Ветер

                ВЕТЕР

;Словно отравленные рыбы, люди лежали на дне огромного стеклянного ящика аэропорта, страдая во сне от холода. Среди замерших на табло остатков слов, среди пустых накопителей, закрытых касс и выключенных телевизоров стояла зябкая прохлада, незаметная вначале, но по мере течения часов на неудобных диванах проникавшая в кровь, в жилы, заставлявшая поднимать воротник, прятать руки в рукава, натягивать на уши шапку, мечтать о тепле.

;Чтобы согреться, в нарушение всех законов физики, нужно было спуститься вниз, в подвал, к туалетам. Нетронутый авангардный пластик там соседствовал с голой кирпичной стеной, на плиточном полу зеркалилась огромная лужа, и было немного теплее. Можно было расслабиться, забыть о холоде, постоять у окна, за которым виднелось летное поле. Пурга метелила в стекла и неустанно, нервно, испуганно метался по снегу отсвет от невидимого фонаря.

;Весь огромный прозрачный параллелепипед застыл в морозном воздухе, овеваемый бешеными струями ветра. Яркие светильники освещали его внутренность, где на маленьких кожаных диванах скорчились беззащитные люди, ожидавшие утра, мечтавшие прорваться сквозь стену атмосферных явлений и взмыть над непогодой, взмыть над белой землей, цепко державшей в морозных объятиях семена жизни. Все это было построено для них, но ни один не получил от этого большого удовольствия.
;Бушевала пурга, и тонкие крылья аэропланов снаружи гнулись под давлением ветра.
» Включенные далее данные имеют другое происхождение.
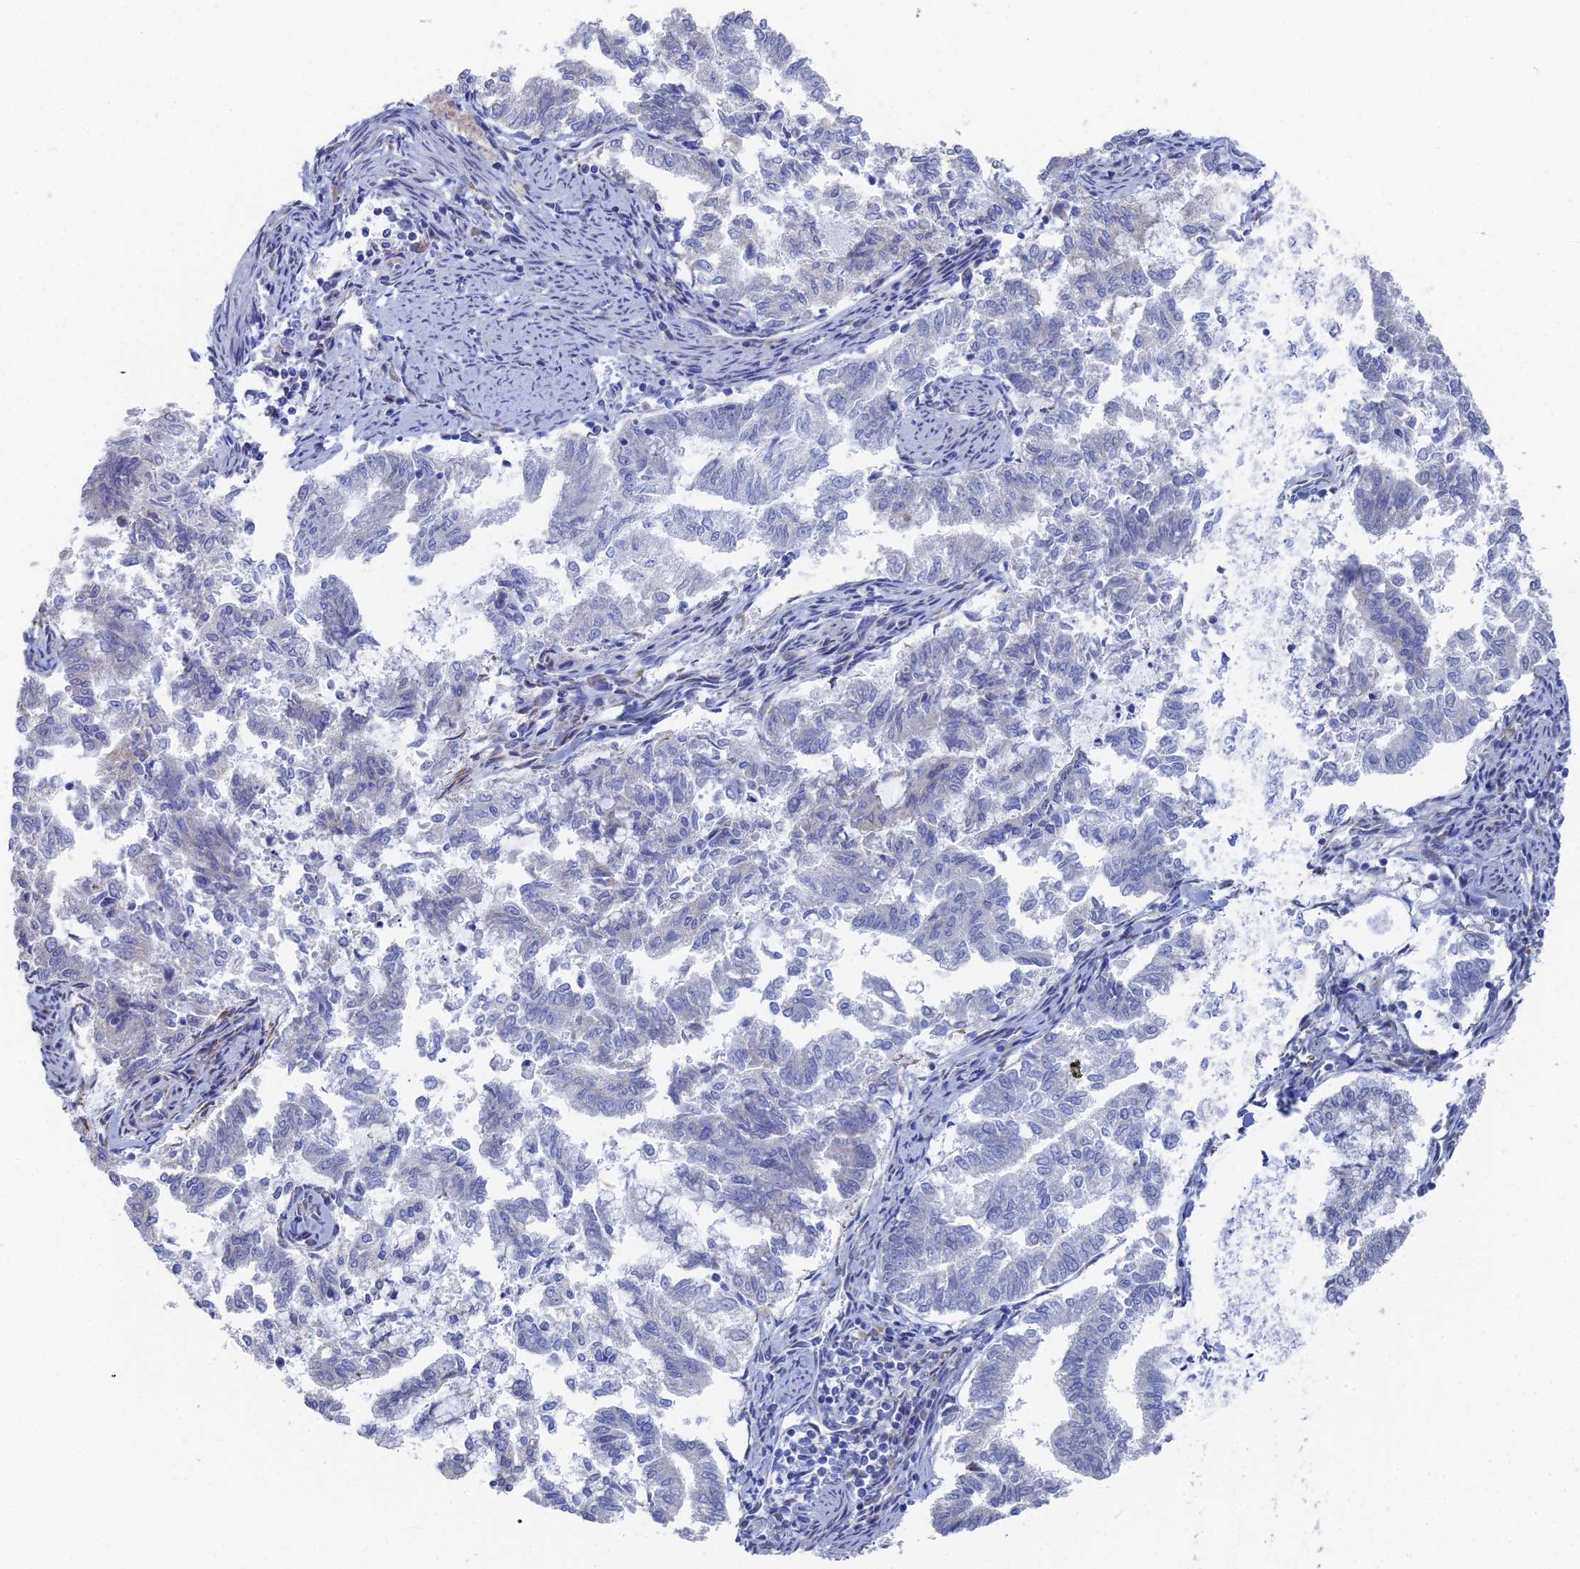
{"staining": {"intensity": "negative", "quantity": "none", "location": "none"}, "tissue": "endometrial cancer", "cell_type": "Tumor cells", "image_type": "cancer", "snomed": [{"axis": "morphology", "description": "Adenocarcinoma, NOS"}, {"axis": "topography", "description": "Endometrium"}], "caption": "DAB (3,3'-diaminobenzidine) immunohistochemical staining of adenocarcinoma (endometrial) demonstrates no significant staining in tumor cells.", "gene": "TNNT3", "patient": {"sex": "female", "age": 79}}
Они покачивались на своих шасси, бессмысленные здесь, на земле, холодные, залитые под завязку отвратительной горючей жидкостью, пустые, белые, безмозглые, чье своеволие всегда карается смертью.

;Весь мир раскачивался, и он раскачивался вместе с ним, подцепленный крюком за внутренний карман, за кусок бумаги с неровными телеграфными знаками, со штампом «срочно, оплачено», который опоздал, пришел на восемь часов позже, чем нужно, и штамп не сработал, и теперь весть была мертва, ибо он опоздал, опоздал, опоздал, и все самолеты задерживаются, и пурга не хочет успокоиться, и та мрачная сила, которой еще обладала телеграмма, не могла помочь. Ибо окошко администратора было закрыто до утра, и утренний самолет был набит, и пурга мела не переставая, и весь мир застыл, словно вода, о которую ударяешься, падая с вышки. Такая ласковая, такая мягкая, такая теплая обычно…
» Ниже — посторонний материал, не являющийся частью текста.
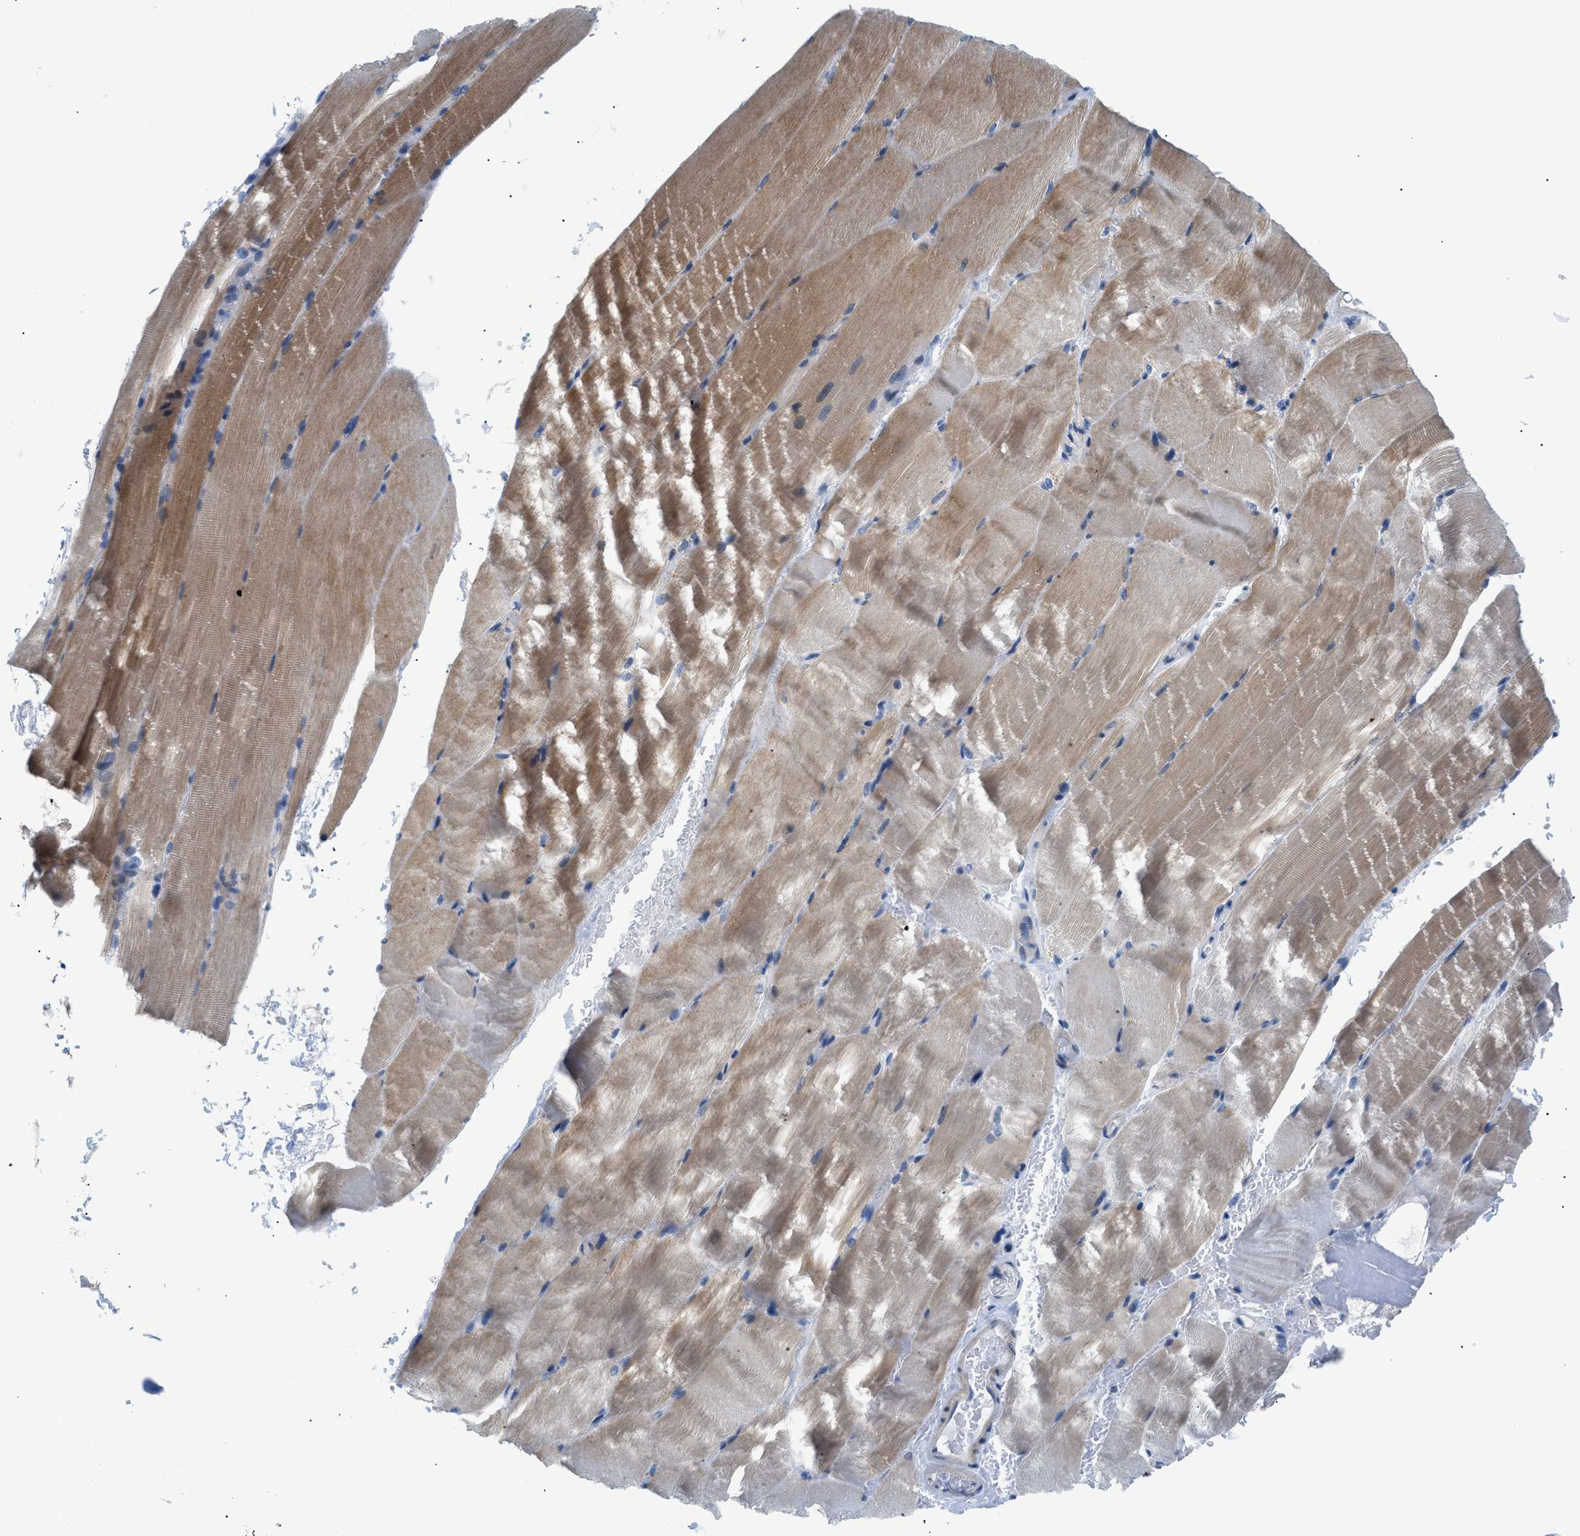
{"staining": {"intensity": "moderate", "quantity": "<25%", "location": "cytoplasmic/membranous"}, "tissue": "skeletal muscle", "cell_type": "Myocytes", "image_type": "normal", "snomed": [{"axis": "morphology", "description": "Normal tissue, NOS"}, {"axis": "topography", "description": "Skeletal muscle"}, {"axis": "topography", "description": "Parathyroid gland"}], "caption": "Protein expression analysis of unremarkable human skeletal muscle reveals moderate cytoplasmic/membranous staining in about <25% of myocytes.", "gene": "FDCSP", "patient": {"sex": "female", "age": 37}}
;Он расхаживал взад и вперед по залу, провожаемый тусклыми, сонными взглядами. Он не знал, что ему делать и как быть теперь, потому что человека, о смерти которого сообщала телеграмма, больше не существовало, он лежал где-то холодный и остывший, и когда похороны, было неизвестно, и телеграмма пришла с опозданием, и погода испортилась и... и... и... и...
;Он остался один в этом мире. Что-то рухнуло, что-то порвалось. Осталась мать. Остались братья и сестры, остались дети, мирно спавшие в глубине постелек. Но что-то порвалось. Теперь вся ответственность легла на него. За все происходящее, за мрачный сонный мир, за темные глубины, за непрозрачное водное зеркало, в котором отражаются чьи-то странные, страшные, расплывающиеся лица.
;Фрейд, инцест, эдипов комплекс — старые слова; но почему это так потрясает? Где он сейчас, что происходит, на который час назначены похороны? На девятый или на сороковой день он покинет нас?.. Если мне повезет и я попаду на первый утренний самолет, то смогу улететь из Москвы рейсом в 12.35. И тогда, возможно, я успею.

;Он ходил, как слепой, едва не натыкаясь на спящих, сворачивая в последний момент. По обеим сторонам зала висели часы и одни из них спешили на три минуты по сравнению с другими. И когда он шел в одну сторону, то ему было легче, потому что на этих часах было больше времени, а когда обратно, то на душе становилось еще тяжелее, чем до этого, и он чувствовал, как холодное острие крюка проникает все дальше и дальше в грудную клетку, касаясь сердца.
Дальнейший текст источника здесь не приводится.